**Textausschnitt**
* * * * * * *
Eine Kita, die kennt jeder. Aber eine Wota? "Weiß jemand, was das ist?", fragt Carsten Voss die Touristengruppe. Stirnrunzeln. "Eine Wota ist eine Wohnungslosen-Tagesstätte", erklärt der Stadtführer. In Berlin gibt es ein Dutzend Wotas. Dort können Bedürftige gratis frühstücken, duschen oder sich im Winter einfach nur aufwärmen. "Wotas sind ganz wichtig im Leben eines Obdachlosen", sagt Voss. Dann führt er die Gruppe weiter durch seinen Schöneberger Kiez, es geht zum Viktoria-Luise-Platz.
Voss ist kein gewöhnlicher Stadtführer, bis vor einigen Monaten schlief der 54-Jährige selbst auf Parkbänken. Jetzt macht er Sightseeing beim Projekt "Querstadtein - Obdachlose zeigen ihr Berlin". Das ist neu in der Hauptstadt und kommt schon gut an. 30 Neugierige haben sich diesmal der anderthalbstündigen Tour angeschlossen. Wo schläft man, wenn man kein Bett hat? Wie wird man obdachlos? Das kann man für 9,40 Euro pro Person erfahren.
Mit seiner khakifarbenen Freizeithose und den Lederslippern sieht man Voss nicht an, dass er selbst mal "auf Platte", also im Freien lebte. Der Diplomkaufmann arbeitete als Manager bei einer Modefirma. "Dann kam der Burn-out", erzählt Voss. Er konnte plötzlich nicht mehr arbeiten, brach alle sozialen Kontakte ab. Dann die Räumungsklage, Voss fliegt aus seiner Wohnung. Zunächst kommt er in einer Gartenlaube von Freunden unter, im Winter landet er endgültig auf der Straße. Also kehrt Voss wieder zum Viktoria-Luise-Platz zurück, wo er vorher wohnte. Nur schläft er jetzt auf einer Parkbank.
* * * * * * *
**Bereitgestelltes Material**
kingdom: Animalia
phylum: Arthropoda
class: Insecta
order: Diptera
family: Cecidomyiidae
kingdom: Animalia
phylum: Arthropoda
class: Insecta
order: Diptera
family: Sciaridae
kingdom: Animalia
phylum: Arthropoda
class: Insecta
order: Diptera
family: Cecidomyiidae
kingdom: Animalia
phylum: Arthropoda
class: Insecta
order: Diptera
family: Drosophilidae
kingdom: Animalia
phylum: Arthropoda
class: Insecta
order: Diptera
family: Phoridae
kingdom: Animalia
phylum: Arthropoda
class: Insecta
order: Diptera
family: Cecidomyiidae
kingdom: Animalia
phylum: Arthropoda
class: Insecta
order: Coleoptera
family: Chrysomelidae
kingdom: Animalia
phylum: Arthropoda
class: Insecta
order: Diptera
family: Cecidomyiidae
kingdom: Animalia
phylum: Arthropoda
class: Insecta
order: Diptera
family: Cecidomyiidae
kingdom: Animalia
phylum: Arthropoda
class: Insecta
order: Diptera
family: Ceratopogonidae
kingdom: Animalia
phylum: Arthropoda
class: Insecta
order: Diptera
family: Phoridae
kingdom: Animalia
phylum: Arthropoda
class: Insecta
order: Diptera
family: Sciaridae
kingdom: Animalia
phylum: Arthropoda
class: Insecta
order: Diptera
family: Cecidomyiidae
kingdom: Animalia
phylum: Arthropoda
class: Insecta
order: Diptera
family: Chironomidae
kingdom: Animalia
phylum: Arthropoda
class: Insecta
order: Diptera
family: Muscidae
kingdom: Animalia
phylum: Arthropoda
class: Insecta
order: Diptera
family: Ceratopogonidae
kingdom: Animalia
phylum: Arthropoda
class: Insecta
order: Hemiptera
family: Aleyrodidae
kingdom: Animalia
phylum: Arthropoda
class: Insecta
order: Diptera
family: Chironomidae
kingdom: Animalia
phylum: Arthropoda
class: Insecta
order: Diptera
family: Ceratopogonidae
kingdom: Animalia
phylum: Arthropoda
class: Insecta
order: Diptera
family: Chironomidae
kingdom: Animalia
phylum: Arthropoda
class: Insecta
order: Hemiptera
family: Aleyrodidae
* * * * * * *
Aktualisiere im Text über den obdachlosen Stadtführer den Abschnitt, der mit den Worten beginnt, die „Mit seiner khakifarbenen“ enthalten, und mit „auf einer Parkbank.“ schließt, und ersetze darin „Modefirma“ durch „Werbeagentur“. Gib den so geänderten Abschnitt vollständig wieder.

Mit seiner khakifarbenen Freizeithose und den Lederslippern sieht man Voss nicht an, dass er selbst mal "auf Platte", also im Freien lebte. Der Diplomkaufmann arbeitete als Manager bei einer Werbeagentur. "Dann kam der Burn-out", erzählt Voss. Er konnte plötzlich nicht mehr arbeiten, brach alle sozialen Kontakte ab. Dann die Räumungsklage, Voss fliegt aus seiner Wohnung. Zunächst kommt er in einer Gartenlaube von Freunden unter, im Winter landet er endgültig auf der Straße. Also kehrt Voss wieder zum Viktoria-Luise-Platz zurück, wo er vorher wohnte. Nur schläft er jetzt auf einer Parkbank.